6. A delayed coking process for the conversion of a residual oil feedstock comprising carbon residue to produce coke, hydrocarbon liquid and gas; the process comprising the steps of:
a. measuring an amount of carbon residue in the residual oil feedstock according to ASTM D-4530 to produce a measurement,
b. admixing with the residual oil feedstock: water in an amount of 3 wt % to 30 wt % and a hydrogen donor liquid in an amount of 0.01 wt % to 33 wt % to produce an admixture,
c. subjecting the admixture to delayed coking reaction conditions;
thereby yielding coke in an amount of less than 1.6 times the measurement of carbon residue.

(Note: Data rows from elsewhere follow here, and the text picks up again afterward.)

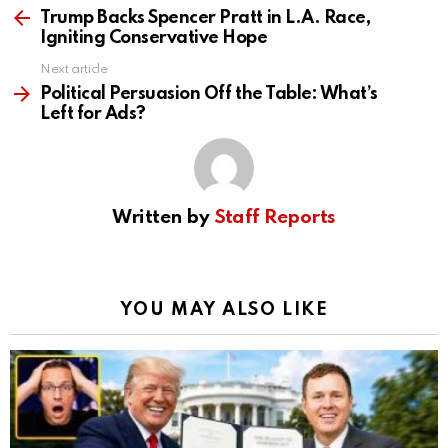
more
Trump Backs Spencer Pratt in L.A. Race,
Igniting Conservative Hope
Next article
Political Persuasion Off the Table: What’s
Left for Ads?
Written by
Staff Reports
YOU MAY ALSO LIKE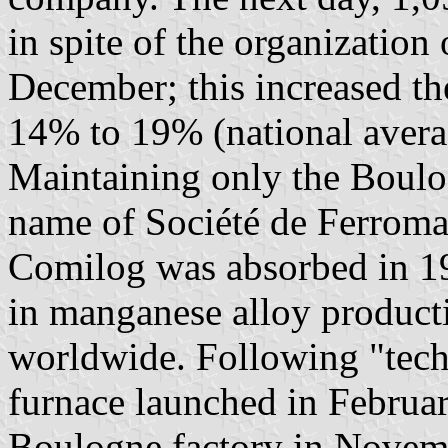
in spite of the organizatio
December; this increased t
14% to 19% (national avera
Maintaining only the Boulo
name of Société de Ferroma
Comilog was absorbed in 19
in manganese alloy producti
worldwide. Following "tech
furnace launched in Februa
Boulogne factory in Novemb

7. The process of claim 6 wherein the admixture comprises 10 wt % to 30 wt % water.
8. The process of claim 6 wherein the admixture comprises 10 wt % to 30 wt % water and 0.1 wt % to 15 wt % hydrogen donor liquid.
9. The process of claim 6 wherein the hydrogen donor liquid is in an amount of 0.1 to 0.5 of the amount of water.

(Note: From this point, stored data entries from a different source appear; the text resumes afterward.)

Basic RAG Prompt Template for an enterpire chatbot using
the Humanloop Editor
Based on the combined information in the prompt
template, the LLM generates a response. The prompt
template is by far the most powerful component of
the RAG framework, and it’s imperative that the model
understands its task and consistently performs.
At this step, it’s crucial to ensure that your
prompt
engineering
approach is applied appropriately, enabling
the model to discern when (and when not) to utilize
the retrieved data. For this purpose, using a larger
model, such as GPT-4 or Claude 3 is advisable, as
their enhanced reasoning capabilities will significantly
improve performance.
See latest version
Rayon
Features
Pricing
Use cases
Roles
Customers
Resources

10. The process of claim 6 wherein the water is in the steam state and the hydrogen donor liquid is in an amount of 0.1 to 0.5 by weight of the amount of steam.
11. The process of claim 6 wherein the hydrogen donor liquid is gas oil.
12. A delayed coking process for the conversion of a residual oil feedstock comprising carbon residue to produce coke, hydrocarbon liquid and gas; the process comprising the steps of:
a. measuring an amount of carbon residue in the residual oil feedstock according to ASTM D-4530 and measuring an amount of residual oil feedstock,
b. admixing with the residual oil feedstock, water in the amount of 10 wt % to 30 wt % to produce an admixture,
c. subjecting the admixture to delayed coking reaction conditions;
thereby yielding coke in an amount less than 1.6 times the amount of carbon residue in the residual oil feedstock and gas in an amount less than 10 wt % of the amount of residual oil feedstock.
13. The process of claim 12 wherein the water is in the form of liquid water or steam.
14. The process of claim 12 wherein the admixture is a residual oil feedstock--liquid water emulsion.
15. The process of claim 12 wherein the admixture is a residual oil feedstock--steam foam.
16. A delayed coking process for the conversion of a residual oil feedstock comprising carbon residue to produce coke, hydrocarbon liquid and gas, the process comprising the steps of:
a. measuring an amount of carbon residue in the residual oil feedstock according to ASTM D-4530 and measuring an amount of residual oil feedstock,
b. admixing with the residual oil feedstock: water in an amount of 10 wt % to 70 wt % and a hydrogen donor gas selected from the group consisting of hydrogen, methane, carbon monoxide, synthesis gas and mixtures thereof in an amount of 0.01 wt % to 1 wt % to produce an admixture,
subjecting the admixture to delayed coking reaction conditions;
thereby yielding coke in an amount of less than 1.6 times the amount of carbon residue in the residual oil feedstock and gas in an amount less than 10 wt % of the amount of residual oil feedstock.
17. The process of claim 16 wherein the water is in the form of liquid water or steam.
18. The process of claim 16 wherein the admixture is a residual oil feedstock--steam foam.
19. The process of claim 16 wherein the admixture is a residual oil feedstock--liquid water emulsion.
20. The process of claim 16 wherein the hydrogen donor gas is methane.
21. The process of claim 16 wherein the hydrogen donor gas is hydrogen.
22. The process of claim 16 wherein the hydrogen donor gas is synthesis gas.